Mexico's National Human Rights Commission (CNDH) is launching an investigation into the case of a Mexican girl who was grabbed by Interpol officers and wrongly sent to the United States to be with a woman who thought she was her daughter.
On Wednesday, 14-year-old Alondra Luna Nunez was seized and dragged kicking and screaming out of her school in central Michoacan state by Interpol agents who thought she had been wrongfully taken to Mexico by her father.
Dorotea Garcia, a woman residing in the United States whose child had been taken by her estranged partner eight years ago, had mistakenly identified Nunez as her missing daughter.
Nunez was quickly returned after a video of the abduction made the rounds online, leading Mexico's Foreign Relations Ministry (SRE) to get involved.
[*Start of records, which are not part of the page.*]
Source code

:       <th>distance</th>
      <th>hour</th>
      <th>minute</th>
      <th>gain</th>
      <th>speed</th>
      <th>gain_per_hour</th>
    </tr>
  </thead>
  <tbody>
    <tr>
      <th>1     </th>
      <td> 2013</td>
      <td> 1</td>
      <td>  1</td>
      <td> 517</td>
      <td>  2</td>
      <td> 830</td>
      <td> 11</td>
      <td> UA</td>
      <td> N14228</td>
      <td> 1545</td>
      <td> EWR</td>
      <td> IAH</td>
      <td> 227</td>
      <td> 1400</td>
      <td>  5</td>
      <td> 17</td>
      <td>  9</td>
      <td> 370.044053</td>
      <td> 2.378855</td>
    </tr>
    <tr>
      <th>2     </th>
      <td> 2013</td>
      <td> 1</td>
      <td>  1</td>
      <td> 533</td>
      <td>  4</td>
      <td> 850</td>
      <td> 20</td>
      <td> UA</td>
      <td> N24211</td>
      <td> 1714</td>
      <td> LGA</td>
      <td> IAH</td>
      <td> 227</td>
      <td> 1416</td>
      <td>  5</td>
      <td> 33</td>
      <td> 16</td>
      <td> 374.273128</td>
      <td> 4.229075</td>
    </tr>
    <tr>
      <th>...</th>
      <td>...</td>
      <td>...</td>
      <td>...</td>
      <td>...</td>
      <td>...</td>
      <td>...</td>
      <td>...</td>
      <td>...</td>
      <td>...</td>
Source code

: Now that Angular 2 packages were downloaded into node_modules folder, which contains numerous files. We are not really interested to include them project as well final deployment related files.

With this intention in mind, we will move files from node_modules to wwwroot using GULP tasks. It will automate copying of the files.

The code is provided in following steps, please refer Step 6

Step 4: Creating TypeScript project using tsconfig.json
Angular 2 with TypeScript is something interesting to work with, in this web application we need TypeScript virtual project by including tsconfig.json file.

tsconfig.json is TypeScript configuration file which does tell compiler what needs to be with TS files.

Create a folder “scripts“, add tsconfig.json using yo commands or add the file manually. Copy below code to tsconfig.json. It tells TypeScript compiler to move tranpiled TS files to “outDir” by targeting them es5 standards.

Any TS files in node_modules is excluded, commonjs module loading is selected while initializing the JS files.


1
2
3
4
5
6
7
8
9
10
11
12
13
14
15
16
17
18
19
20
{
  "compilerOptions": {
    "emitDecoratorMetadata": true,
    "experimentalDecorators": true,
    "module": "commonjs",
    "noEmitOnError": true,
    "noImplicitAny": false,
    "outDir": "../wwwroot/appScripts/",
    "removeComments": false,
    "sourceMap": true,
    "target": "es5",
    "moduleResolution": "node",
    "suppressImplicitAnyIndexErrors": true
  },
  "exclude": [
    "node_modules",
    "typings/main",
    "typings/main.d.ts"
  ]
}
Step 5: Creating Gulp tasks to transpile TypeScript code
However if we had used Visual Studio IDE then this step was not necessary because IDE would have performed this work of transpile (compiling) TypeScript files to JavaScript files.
A DNA test was done, proving it was a case of mistaken identity, and Nunez was back with her parents the next day.
The case, however, has sparked outrage.
On Friday, CNDH head Luis Raul Gonzalez said that once the commission found out about the "regrettable incident, it began to process the related complaint."
In a televised interview, Gonzalez said the CNDH has requested detailed information from various agencies involved, including the SRE, the National Attorney General's Office, the National Security Commission and the Supreme Court of Michoacan.
While the police had all the legal documents required to reunite the girl with her mother, "common sense dictates that first...the receiving authority must ascertain the identity of the person," Gonzalez said.